Cheese and beer get on well together: especially beers of ale type have aromas which interact with the multifarious world of cheese flavours. No doubt beer and gourmet food enthusiasts have their own private combinations, but this is our advice: full-bodied beer with full-flavoured cheeses, strong hoppy beer with fresh cheeses and milder beers with mature cheeses.

Perhaps the best taste coupling of all is fish and beer. The fish dishes at Swedish-style smörgåsbord and Christmas buffets reach their gustatory peak in combination with a glass of beer. The soft fat of the fish and the carbon dioxide and weak bitterness of the beer create memorable tastes in the mouth.

Often, when it is difficult to find a wine which will match a dish containing, e.g., egg, chilli, vinegar, or hot Asian spices or to match traditional Scandinavian food and its many root vegetables, the meal comes into its own when accompanied by beer. There are several types to choose from.

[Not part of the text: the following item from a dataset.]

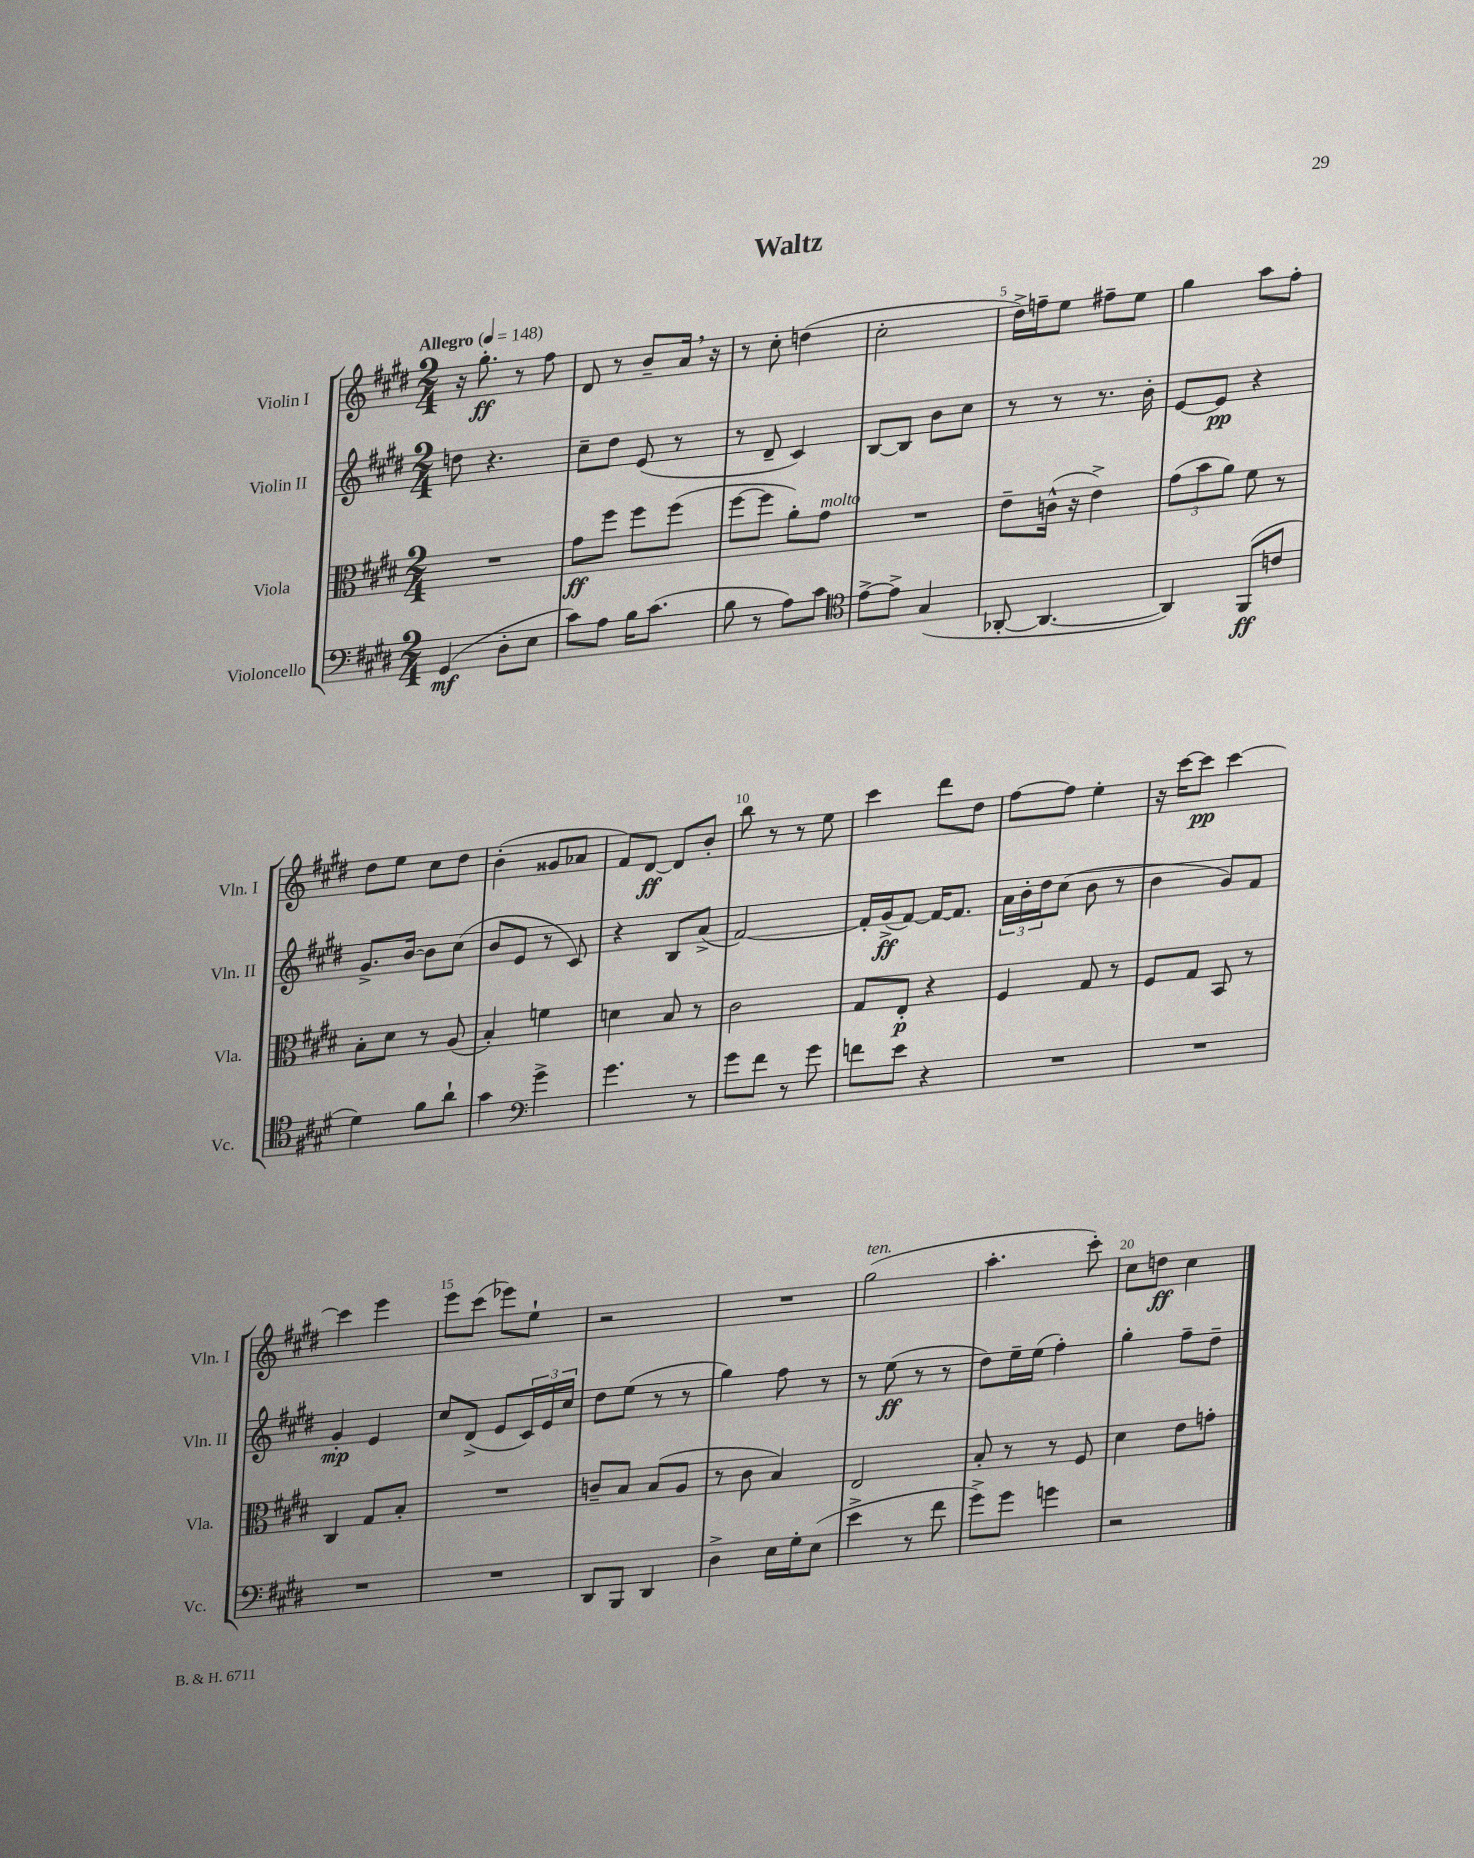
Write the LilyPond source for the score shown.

Harmony between flavour elements in beer and food

Öl och mat en

Bottom-fermented beers

Lager
All-round beer.
Use: Good with most food. Lightly spiced dishes, fish, chicken, also good balance with hot dishes.

Dark lager
Flavour: A touch of sweetness, medium-bodied, relatively light hops
Aroma: Malty, grain, caramel, bread, chocolate
Use: Grilled food, brown stews, full-flavoured meat, duck, mushrooms, pickles, cheese

Pilsner
Flavour: Fresh, aromatic, dry, ample hops
Aroma: Grain, flowers, herbs and spices
Use: Salmon, pork, sausage, hamburgers, and food cooked with herbs

Strong lager
Flavour: Full-bodied, strong, alcoholic, with a trace of sweetness
Aroma: Malt, grain
Use: Game, full-flavoured meat dishes, grilled salmon, ham, liver, bacon, mushrooms, cream sauce, tasty cheeses

Top-fermented beer

Wheat beer
Flavour: Fresh, light, fruity, dry, mild hops
Aroma: Citrus, fruit, banana, spices and herbs
Use: Apéritif, fish, shellfish, chicken, vegetables, goats cheese

Ale
Flavour: Very varied: aromatic, medium- bodied, balanced hops, fruity
Aroma: Generous, varied fruit aromas, berries, flowers, citrus, herbs, spices
Användning: Use: Sipping beer. Most foods, especially spicy food, mature cheeses, game

Porter&Stout
Flavour: Full-bodied, aromatic, from rather dry to sweet
Aroma: Nuanced, roasted aromas with sweet malt, coffee, fruitiness, chocolate, Finnish mämmi
Use: Sipping beer. Digestif. Blue cheeses, desserts, chocolate, game, and a classic: oysters.